Does an employee have the right to know the reasons for his dismissal?
Employees who have been with their employer for at least six months are entitled to know the reasons for their dismissal. However, there are exceptions to this rule.
This right does not exist in the following cases:
- the employee is connected by an employment contract for temporary work with an employment agency
- the employee is linked by an employment contract for student employment
- the employee was dismissed with a view to entering the regime of unemployment with company allowance
- the worker was dismissed within the framework of an open-ended employment contract, from the first day of the month following the month in which the worker reaches the statutory retirement age
- the worker was made redundant due to the definitive cessation of activity, the closure of an enterprise, collective redundancies or multiple redundancies (defined at sectoral level)
- the worker has been dismissed within the framework of a 'special dismissal procedure' defined by law or a collective labour agreement (examples : the workers protected within the framework of social elections or prevention advisers)

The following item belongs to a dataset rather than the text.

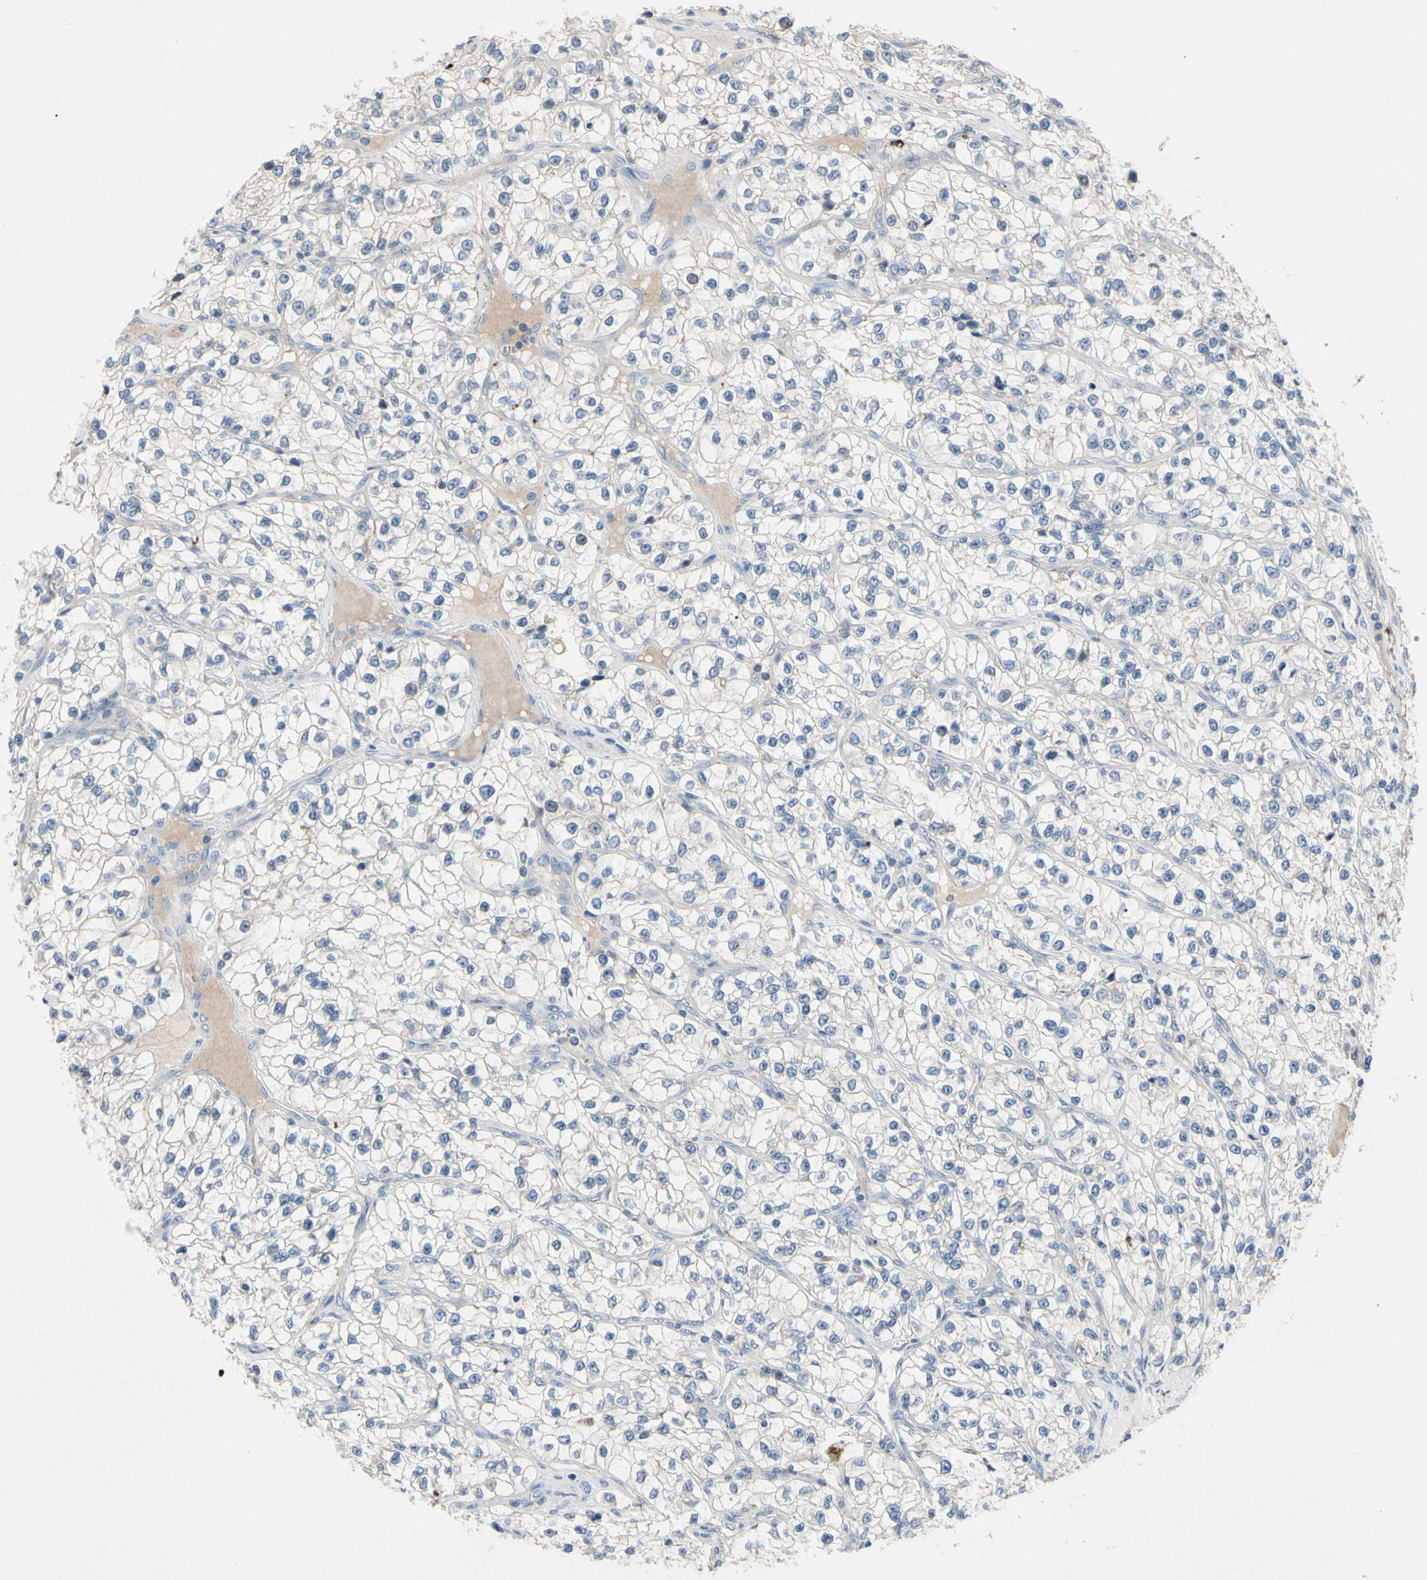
{"staining": {"intensity": "negative", "quantity": "none", "location": "none"}, "tissue": "renal cancer", "cell_type": "Tumor cells", "image_type": "cancer", "snomed": [{"axis": "morphology", "description": "Adenocarcinoma, NOS"}, {"axis": "topography", "description": "Kidney"}], "caption": "Tumor cells are negative for brown protein staining in renal cancer. (Brightfield microscopy of DAB (3,3'-diaminobenzidine) immunohistochemistry at high magnification).", "gene": "RETSAT", "patient": {"sex": "female", "age": 57}}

- the employee has been dismissed for an urgent reason
If, as an employer, you yourself communicate the reasons for dismissal in writing, you are obviously not obliged later to respond to an employee's request for justification.
If you do not communicate the reason in the dismissal itself, your employee can still request you to communicate that reason by registered letter. If there is a notice period, the employee must make this request to his employer within a period of six months after the start of the notice, and at the latest within a period of two months after the end of the employment contract.
As an employer, you are then obliged to provide the concrete reasons for dismissal to the employee by registered mail within two months of receiving the request. If you do not reply within the deadline or do not provide concrete reasons for dismissal, you must pay the employee a flat civil penalty equivalent to two weeks' wages.